For any dessert lovers who’d much rather roam around a museum munching and taking selfies, here’s a place for you.
On February 10, the 12,000-square foot Dessert Museum opened its doors in Manila with eight rooms tailored for different desserts—Cotton candy, gummy bear, marshmallow, bubble gum, donuts, candy cane, ice cream, cake pops—where you can jump, play, swing through and slide.
Perhaps the only museum tour that begins with visitors entering through a donut hole and down a pink slide, naturally every part of the Instagrammable space screams sugar overload. There are ‘Naughty’ and ‘Nice’ doors leading to different Candy Cane Groves, cotton candy trees from which you can actually pick and eat the treats, a marshmallow door, licorice rainbow, gummy trampolines, and a boutique to buy confetti cakes and other sweet treats.
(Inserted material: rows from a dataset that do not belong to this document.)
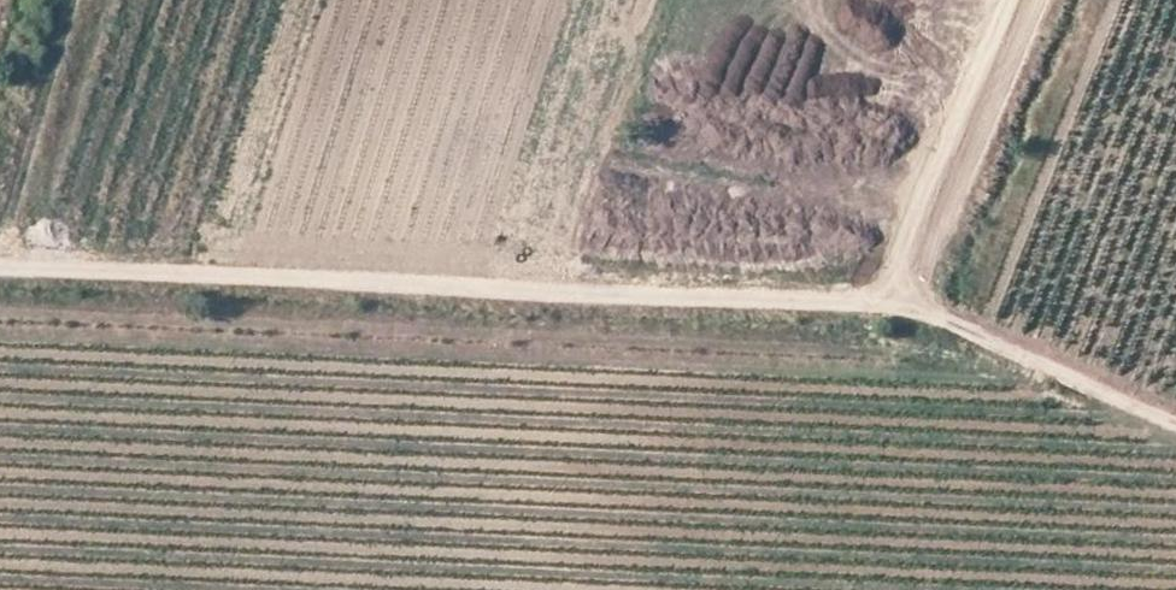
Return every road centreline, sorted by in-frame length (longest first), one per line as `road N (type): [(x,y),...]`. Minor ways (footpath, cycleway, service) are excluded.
road 1 (track): [(0,269),(891,301),(1175,426)]
road 2 (track): [(1004,0),(908,233),(891,301)]
road 3 (track): [(71,0),(0,258)]

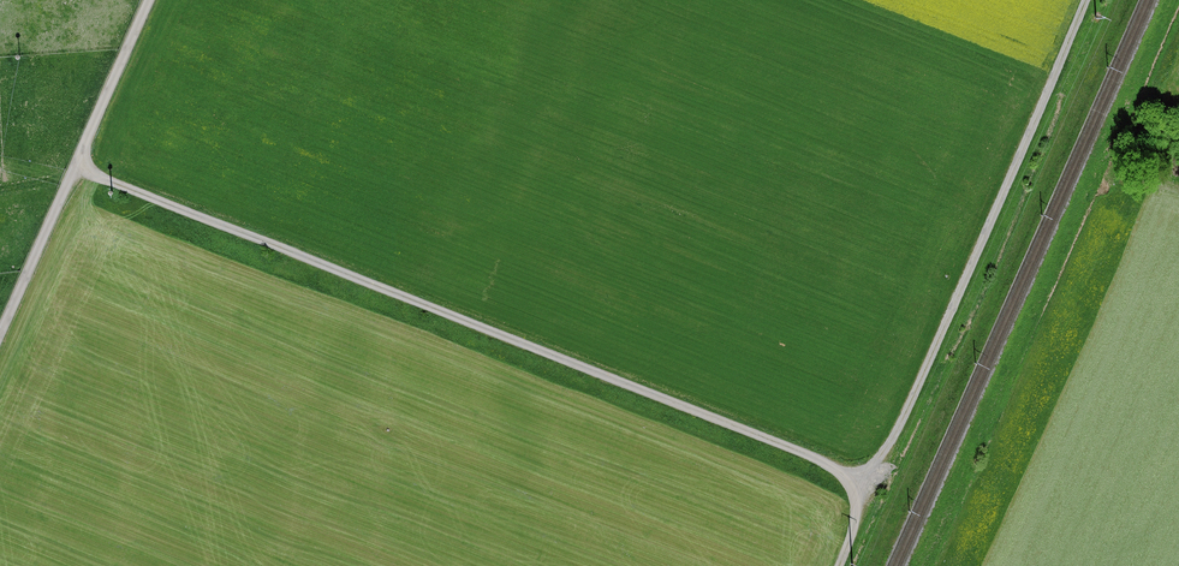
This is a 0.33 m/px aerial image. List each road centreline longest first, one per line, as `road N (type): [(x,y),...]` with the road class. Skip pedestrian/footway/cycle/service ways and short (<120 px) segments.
road 1 (track): [(79,168),(875,479)]
road 2 (track): [(1083,0),(836,565)]
road 3 (track): [(152,0),(0,338)]

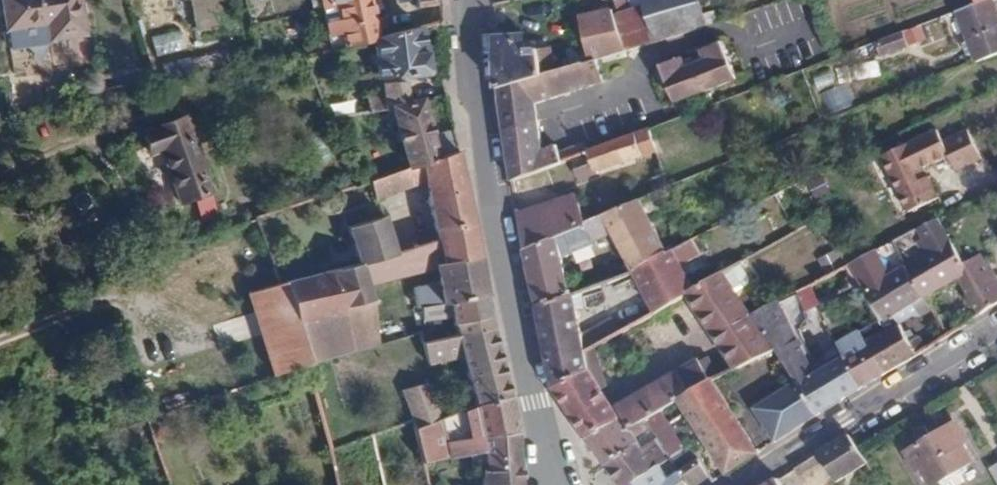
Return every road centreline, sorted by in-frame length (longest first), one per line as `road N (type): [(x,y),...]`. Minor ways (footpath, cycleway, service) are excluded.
road 1 (tertiary): [(466,0),(485,176),(550,484)]
road 2 (residential): [(996,328),(743,484)]

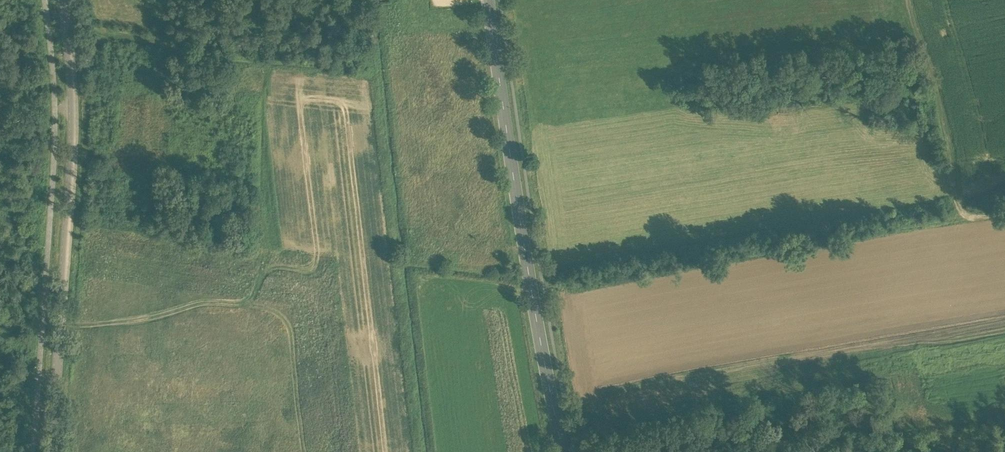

Co-founders Tasha Reyes, Katrina Lacap, Joseph Moore came up with the idea five months ago hoping to express their love of travel and food. In addition to building and designing the museum, the close friends-slash-business partners wanted to create an experience that’s sharable on social media.
Take the Cotton Candy Forest as an example. According to Reyes, you enter the forest through a canopy of cotton candy trees, where you’ll see cut jar lights laid across the field. Those lights will guide you through the tree tunnel to a field of ultra-huggable cotton candy clouds. And there, Instagrammers can freely pose inside the cotton candy bowl or hug the clouds that reaches up to the ceiling. As a final touch, the fairy-dusted cotton candies on the trees (That’s cotton candy sprinkled with skimmed milk powder) can literally be picked for munching immediately.
If you’re like me, who prefers to seriously geek out about desserts over taking selfies, this probably isn’t the place for you. But for those who likes to learn a thing or two while munching, there’s “a lot of unique material” at The Dessert Museum, claimed Reyes. You can find out why there’s a hole in the donut; or delve into the history of different desserts, such as how Dentist William Morrison and candy maker John C. Wharton created a cotton candy using “floss sugar”—a type of sugar that’s melted and spun into a cloud-like treat with incredibly thin and long sugar threads—and called it “Fairy Floss.”
So far, the museum has attracted approximately 7,000 visitors on the first week and expected to welcome 40,000 more attendants in the next two months. Moving forward, Reyes wants to add more of a distinctive flavor to the museum, by incorporating local desserts and ingredients such as Ice Scramble and Ube to the mix.
Tickets are sold online for $13.4 (php 699) or $15.3 (php 799) for walk-ins, which cover two hours of roaming time around this sugar-loaded wonderland, plus six desserts such as hand-made artisanal chocolates, giant marshmallows, macarons, mini donuts and cake pops.
The Dessert Museum is located at S Maison at the Mall of Asia Complex in Manila.